At the time of its inception, the U.S.'s oldest citizens were also some of its poorest, and the Social Security benefits were designed to help them out when they became too old or unhealthy to work. Thus, I would gradually raise the age of retirement. I would also raise the cap on the social security tax. If I were to redesign the system, it would not be in the form of a trust fund, and there would be no cap (though the percent would be lowered).


Daniel said...

These are exactly the kind of facts that made me blame the failures of capitalism on government interference when I was still feeling particularly Libertarian. I used to strongly believe that given fair taxation, less union resistance, and a more fair playing field between corporations and consumers that libertarians really had something going. However, while I am still concerned with these facts, I am able to see larger sociological forces at work and have changed my political ideology accordingly.
Anyway, back to the things that you were actually writing about:
it is amazingly disturbing how the current tax system in the US is extremely detrimental to the middle class. I think that arguments for decreased taxation on the rich fall apart rapidly under even a little scrutiny; by providing them the tax breaks, the government is merely insuring that those who already own everything will be the ones to continue to own the means of production and continue to be the investors or tomorrow's industries, thus insuring that the income gap continues to grow and that wage slavery becomes inescapable for the poor.

Mark said...

Sometime you will have to tell me about this new political ideology of yours.

When I used to hear people talk about how the game had been fixed, I nodded and thought, "Yea, but that's history." I was thinking usually of historic repression of Africans and their decedents through slavery, women through social practices and property rights. I saw institutional racism dieing off. And I still think, overall, that these trends are ongoing and good.

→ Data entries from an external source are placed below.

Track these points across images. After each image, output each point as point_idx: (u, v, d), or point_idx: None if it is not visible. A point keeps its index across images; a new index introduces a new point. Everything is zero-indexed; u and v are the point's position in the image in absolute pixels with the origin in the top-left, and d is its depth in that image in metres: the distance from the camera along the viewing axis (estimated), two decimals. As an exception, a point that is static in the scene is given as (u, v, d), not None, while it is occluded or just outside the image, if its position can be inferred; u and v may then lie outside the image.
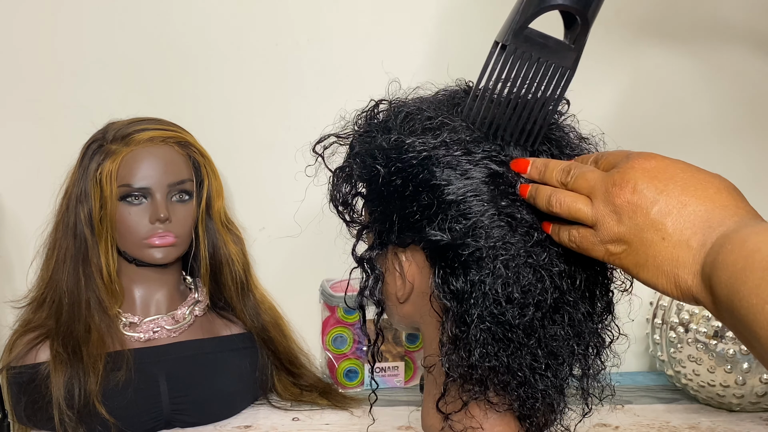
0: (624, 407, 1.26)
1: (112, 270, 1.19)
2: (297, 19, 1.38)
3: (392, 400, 1.29)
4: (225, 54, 1.38)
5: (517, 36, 0.62)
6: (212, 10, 1.37)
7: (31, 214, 1.28)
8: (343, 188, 0.67)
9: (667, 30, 1.40)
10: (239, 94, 1.40)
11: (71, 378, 1.11)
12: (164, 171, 1.18)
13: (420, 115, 0.64)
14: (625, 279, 0.67)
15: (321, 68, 1.39)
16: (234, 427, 1.22)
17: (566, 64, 0.63)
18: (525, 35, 0.62)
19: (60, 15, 1.36)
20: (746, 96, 1.42)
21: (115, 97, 1.36)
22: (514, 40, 0.62)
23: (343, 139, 0.70)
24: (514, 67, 0.63)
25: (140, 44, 1.37)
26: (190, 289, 1.29)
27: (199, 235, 1.25)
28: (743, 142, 1.43)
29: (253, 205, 1.41)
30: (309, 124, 0.95)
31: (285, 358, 1.30)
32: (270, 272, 1.40)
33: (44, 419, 1.13)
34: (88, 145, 1.20)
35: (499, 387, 0.63)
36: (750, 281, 0.48)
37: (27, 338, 1.18)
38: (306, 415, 1.25)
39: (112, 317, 1.19)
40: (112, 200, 1.17)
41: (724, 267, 0.50)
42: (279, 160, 1.31)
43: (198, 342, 1.24)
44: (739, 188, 0.57)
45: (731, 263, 0.50)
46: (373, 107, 0.69)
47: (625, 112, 1.41)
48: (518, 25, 0.61)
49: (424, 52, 1.37)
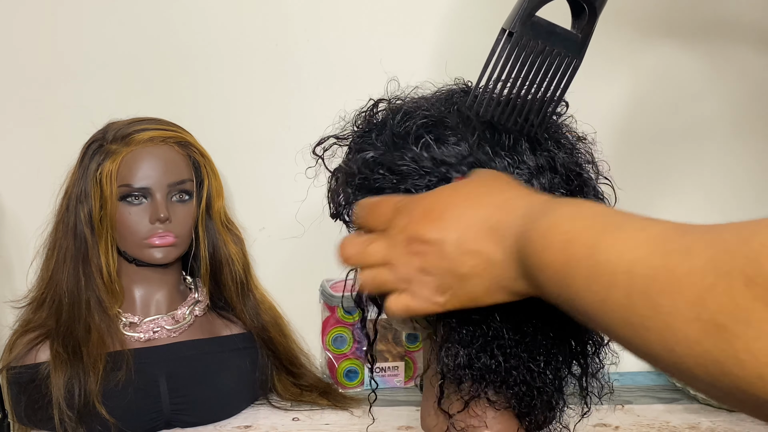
0: (624, 407, 1.26)
1: (112, 270, 1.19)
2: (297, 19, 1.38)
3: (392, 400, 1.29)
4: (225, 54, 1.38)
5: (525, 23, 0.62)
6: (212, 10, 1.37)
7: (31, 214, 1.28)
8: (341, 190, 0.67)
9: (668, 28, 1.40)
10: (239, 94, 1.40)
11: (71, 378, 1.11)
12: (164, 171, 1.18)
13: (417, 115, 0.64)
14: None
15: (321, 68, 1.39)
16: (234, 427, 1.21)
17: (573, 54, 0.63)
18: (532, 22, 0.62)
19: (60, 15, 1.36)
20: (749, 95, 1.42)
21: (115, 97, 1.36)
22: (521, 27, 0.62)
23: (343, 140, 0.70)
24: (520, 55, 0.62)
25: (140, 44, 1.37)
26: (190, 289, 1.29)
27: (199, 235, 1.25)
28: (746, 141, 1.43)
29: (253, 205, 1.41)
30: (309, 123, 0.95)
31: (285, 358, 1.30)
32: (270, 272, 1.40)
33: (44, 419, 1.13)
34: (88, 145, 1.20)
35: (497, 384, 0.63)
36: (578, 278, 0.47)
37: (27, 338, 1.18)
38: (306, 415, 1.25)
39: (112, 317, 1.19)
40: (112, 200, 1.17)
41: (546, 267, 0.49)
42: (279, 160, 1.31)
43: (198, 342, 1.24)
44: (740, 187, 0.57)
45: (550, 263, 0.49)
46: (372, 107, 0.69)
47: (626, 111, 1.41)
48: (526, 13, 0.61)
49: (424, 51, 1.37)
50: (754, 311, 0.37)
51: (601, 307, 0.45)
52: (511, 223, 0.53)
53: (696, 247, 0.41)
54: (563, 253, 0.48)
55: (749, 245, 0.38)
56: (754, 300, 0.37)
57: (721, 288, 0.38)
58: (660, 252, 0.42)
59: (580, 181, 0.65)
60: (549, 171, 0.63)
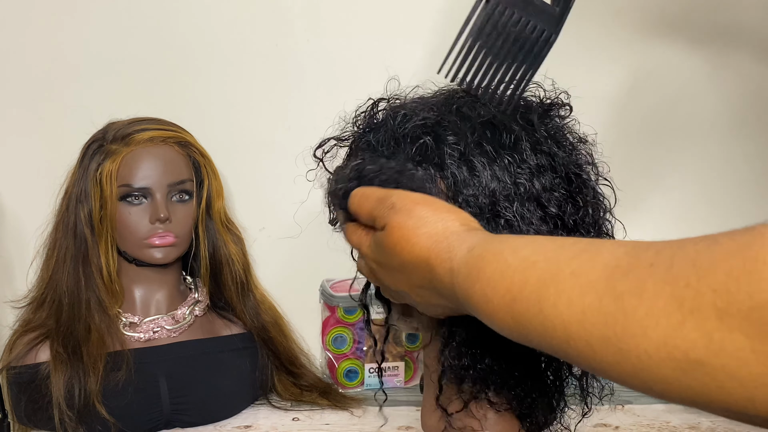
0: (624, 407, 1.26)
1: (112, 270, 1.19)
2: (297, 19, 1.38)
3: (392, 400, 1.28)
4: (225, 54, 1.38)
5: None
6: (212, 10, 1.37)
7: (31, 214, 1.28)
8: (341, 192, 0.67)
9: (668, 29, 1.40)
10: (239, 94, 1.40)
11: (71, 378, 1.11)
12: (164, 171, 1.18)
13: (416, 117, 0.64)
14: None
15: (321, 68, 1.39)
16: (234, 427, 1.21)
17: (549, 28, 0.62)
18: None
19: (60, 15, 1.36)
20: (748, 95, 1.42)
21: (116, 97, 1.36)
22: None
23: (343, 141, 0.70)
24: (496, 23, 0.62)
25: (140, 44, 1.37)
26: (190, 289, 1.29)
27: (199, 235, 1.25)
28: (744, 141, 1.43)
29: (253, 205, 1.41)
30: (309, 123, 0.95)
31: (285, 358, 1.30)
32: (270, 272, 1.40)
33: (44, 419, 1.13)
34: (88, 145, 1.20)
35: (498, 386, 0.63)
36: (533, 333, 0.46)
37: (27, 338, 1.18)
38: (306, 415, 1.25)
39: (112, 317, 1.19)
40: (112, 200, 1.17)
41: (495, 322, 0.49)
42: (279, 160, 1.31)
43: (198, 342, 1.24)
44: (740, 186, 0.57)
45: (500, 321, 0.48)
46: (371, 107, 0.69)
47: (625, 111, 1.41)
48: None
49: (424, 51, 1.37)
50: (733, 342, 0.35)
51: (565, 356, 0.44)
52: (444, 279, 0.52)
53: (649, 286, 0.39)
54: (510, 313, 0.47)
55: (713, 277, 0.37)
56: (730, 332, 0.36)
57: (690, 325, 0.37)
58: (610, 296, 0.41)
59: (580, 181, 0.65)
60: (549, 171, 0.63)
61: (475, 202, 0.61)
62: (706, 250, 0.38)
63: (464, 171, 0.61)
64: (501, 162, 0.62)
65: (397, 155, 0.63)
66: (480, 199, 0.61)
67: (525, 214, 0.62)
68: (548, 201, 0.62)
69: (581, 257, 0.44)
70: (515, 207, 0.61)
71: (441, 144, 0.62)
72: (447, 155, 0.62)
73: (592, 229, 0.65)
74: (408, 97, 0.68)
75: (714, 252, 0.37)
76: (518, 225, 0.61)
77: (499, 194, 0.61)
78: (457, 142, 0.62)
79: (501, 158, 0.62)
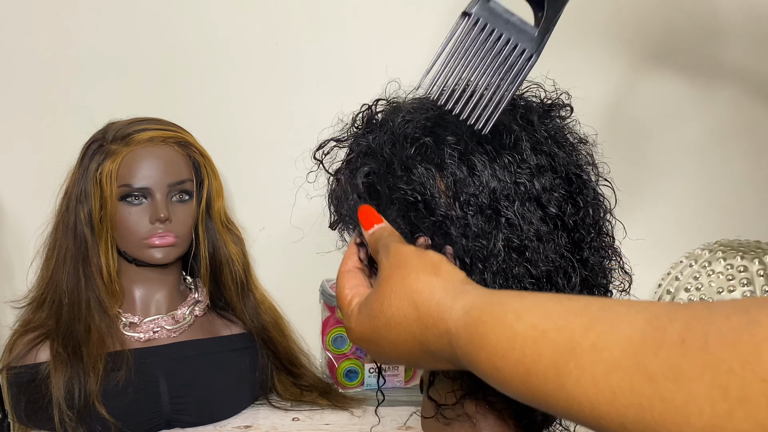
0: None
1: (112, 270, 1.19)
2: (297, 20, 1.38)
3: (392, 400, 1.29)
4: (225, 54, 1.38)
5: (482, 6, 0.61)
6: (212, 10, 1.37)
7: (31, 214, 1.28)
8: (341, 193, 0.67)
9: (668, 29, 1.40)
10: (239, 94, 1.40)
11: (71, 378, 1.11)
12: (164, 171, 1.18)
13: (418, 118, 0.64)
14: (624, 279, 0.67)
15: (321, 68, 1.39)
16: (234, 427, 1.22)
17: (529, 48, 0.62)
18: (490, 7, 0.61)
19: (60, 15, 1.36)
20: (744, 101, 1.42)
21: (116, 97, 1.36)
22: (479, 9, 0.61)
23: (343, 142, 0.70)
24: (476, 40, 0.62)
25: (141, 45, 1.37)
26: (190, 289, 1.29)
27: (199, 235, 1.25)
28: (744, 141, 1.43)
29: (253, 205, 1.41)
30: (309, 123, 0.95)
31: (285, 358, 1.30)
32: (270, 272, 1.40)
33: (44, 419, 1.13)
34: (88, 145, 1.21)
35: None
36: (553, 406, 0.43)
37: (27, 338, 1.18)
38: (306, 415, 1.25)
39: (112, 317, 1.19)
40: (112, 200, 1.17)
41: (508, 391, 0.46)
42: (279, 160, 1.31)
43: (198, 342, 1.24)
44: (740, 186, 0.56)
45: (514, 391, 0.46)
46: (370, 107, 0.69)
47: (625, 111, 1.41)
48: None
49: (425, 51, 1.37)
50: None
51: (595, 427, 0.41)
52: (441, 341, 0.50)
53: (685, 368, 0.36)
54: (526, 385, 0.44)
55: (758, 365, 0.34)
56: None
57: (740, 416, 0.34)
58: (642, 376, 0.38)
59: (580, 182, 0.65)
60: (549, 171, 0.64)
61: (476, 201, 0.61)
62: (744, 331, 0.35)
63: (464, 170, 0.62)
64: (501, 161, 0.62)
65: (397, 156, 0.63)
66: (480, 198, 0.61)
67: (525, 213, 0.62)
68: (548, 201, 0.62)
69: (597, 328, 0.41)
70: (516, 206, 0.61)
71: (441, 144, 0.62)
72: (447, 155, 0.62)
73: (592, 230, 0.65)
74: (408, 98, 0.68)
75: (755, 335, 0.35)
76: (519, 224, 0.61)
77: (499, 193, 0.61)
78: (457, 142, 0.62)
79: (501, 158, 0.62)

But these issues distracted me from the less obvious game-fixing - tax structures, effects of regulation, zoning laws, etc. I didn't pay all that much attention to the details, and got caught in my mind where many people get stuck: Taxes, regulation, zoning, etc., are either good or bad. As you know, I never really believed these things should be abolished. I came to realize that things are not "free" or "determined by the government." There are always rules, codified or not. Perhaps "rule" is not the right word. "Freedom" as the stereotypical libertarian would have it is a type of relationship, a type of social compact, but a compact none-the-less.

But I was never really as aware as I have recently become of how bad some of these policies are implemented. Its not that I was completely unaware, but I wasn't as acutely aware as I am now.

With the coming energy shortages, I am currently looking at local government and communities for the answer. As much as I like him, I am still very, very skeptical that Obama can change the Federal government in a way that many people hope he can. If elected, I see him making great improvements in transparency and honesty (not that it will take all that much to improve on Bush), but at least for the next 5-10 years, I don't see any revolutionary changes coming from the federal level. We need a different method of drawing congressional districts and picking presidents to really help, but that's another subject.

Until then, I see many mayors and governors, along with local business interests and activists leading the way forward.